PROBLEM TO WORK ON
Please reproduce all of the records below word for word, changing nothing.

** DATASET follows **

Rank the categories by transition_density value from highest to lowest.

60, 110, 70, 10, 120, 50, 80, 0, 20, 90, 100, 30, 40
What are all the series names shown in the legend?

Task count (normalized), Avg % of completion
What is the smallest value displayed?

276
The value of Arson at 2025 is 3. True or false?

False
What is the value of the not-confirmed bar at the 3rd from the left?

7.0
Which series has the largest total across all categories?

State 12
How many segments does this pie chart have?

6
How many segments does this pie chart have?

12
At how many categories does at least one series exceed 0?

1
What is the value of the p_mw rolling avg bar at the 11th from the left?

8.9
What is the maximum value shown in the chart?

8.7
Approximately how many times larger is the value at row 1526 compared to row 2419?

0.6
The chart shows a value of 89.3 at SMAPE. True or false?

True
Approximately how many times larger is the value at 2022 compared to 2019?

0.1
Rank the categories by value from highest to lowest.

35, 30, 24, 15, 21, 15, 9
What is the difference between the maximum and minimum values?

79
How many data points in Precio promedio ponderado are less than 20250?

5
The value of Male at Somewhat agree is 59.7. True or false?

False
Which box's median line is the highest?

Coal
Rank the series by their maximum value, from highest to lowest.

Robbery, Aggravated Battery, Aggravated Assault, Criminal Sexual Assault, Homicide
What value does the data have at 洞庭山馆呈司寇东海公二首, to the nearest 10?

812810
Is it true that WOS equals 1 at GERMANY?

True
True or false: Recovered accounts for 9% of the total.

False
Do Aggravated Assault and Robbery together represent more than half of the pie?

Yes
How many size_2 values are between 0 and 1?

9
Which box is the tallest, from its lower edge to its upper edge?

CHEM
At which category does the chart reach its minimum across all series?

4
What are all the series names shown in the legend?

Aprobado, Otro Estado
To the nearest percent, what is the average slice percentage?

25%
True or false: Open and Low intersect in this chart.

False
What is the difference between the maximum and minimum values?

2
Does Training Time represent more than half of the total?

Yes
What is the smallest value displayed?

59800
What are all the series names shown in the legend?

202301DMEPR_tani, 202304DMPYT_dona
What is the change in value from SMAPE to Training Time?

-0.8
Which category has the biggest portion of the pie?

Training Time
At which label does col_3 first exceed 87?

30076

** End of DATASET **

SOLUTION TO THIS TASK
Rank the categories by transition_density value from highest to lowest.

60, 110, 70, 10, 120, 50, 80, 0, 20, 90, 100, 30, 40
What are all the series names shown in the legend?

Task count (normalized), Avg % of completion
What is the smallest value displayed?

276
The value of Arson at 2025 is 3. True or false?

False
What is the value of the not-confirmed bar at the 3rd from the left?

7.0
Which series has the largest total across all categories?

State 12
How many segments does this pie chart have?

6
How many segments does this pie chart have?

12
At how many categories does at least one series exceed 0?

1
What is the value of the p_mw rolling avg bar at the 11th from the left?

8.9
What is the maximum value shown in the chart?

8.7
Approximately how many times larger is the value at row 1526 compared to row 2419?

0.6
The chart shows a value of 89.3 at SMAPE. True or false?

True
Approximately how many times larger is the value at 2022 compared to 2019?

0.1
Rank the categories by value from highest to lowest.

35, 30, 24, 15, 21, 15, 9
What is the difference between the maximum and minimum values?

79
How many data points in Precio promedio ponderado are less than 20250?

5
The value of Male at Somewhat agree is 59.7. True or false?

False
Which box's median line is the highest?

Coal
Rank the series by their maximum value, from highest to lowest.

Robbery, Aggravated Battery, Aggravated Assault, Criminal Sexual Assault, Homicide
What value does the data have at 洞庭山馆呈司寇东海公二首, to the nearest 10?

812810
Is it true that WOS equals 1 at GERMANY?

True
True or false: Recovered accounts for 9% of the total.

False
Do Aggravated Assault and Robbery together represent more than half of the pie?

Yes
How many size_2 values are between 0 and 1?

9
Which box is the tallest, from its lower edge to its upper edge?

CHEM
At which category does the chart reach its minimum across all series?

4
What are all the series names shown in the legend?

Aprobado, Otro Estado
To the nearest percent, what is the average slice percentage?

25%
True or false: Open and Low intersect in this chart.

False
What is the difference between the maximum and minimum values?

2
Does Training Time represent more than half of the total?

Yes
What is the smallest value displayed?

59800
What are all the series names shown in the legend?

202301DMEPR_tani, 202304DMPYT_dona
What is the change in value from SMAPE to Training Time?

-0.8
Which category has the biggest portion of the pie?

Training Time
At which label does col_3 first exceed 87?

30076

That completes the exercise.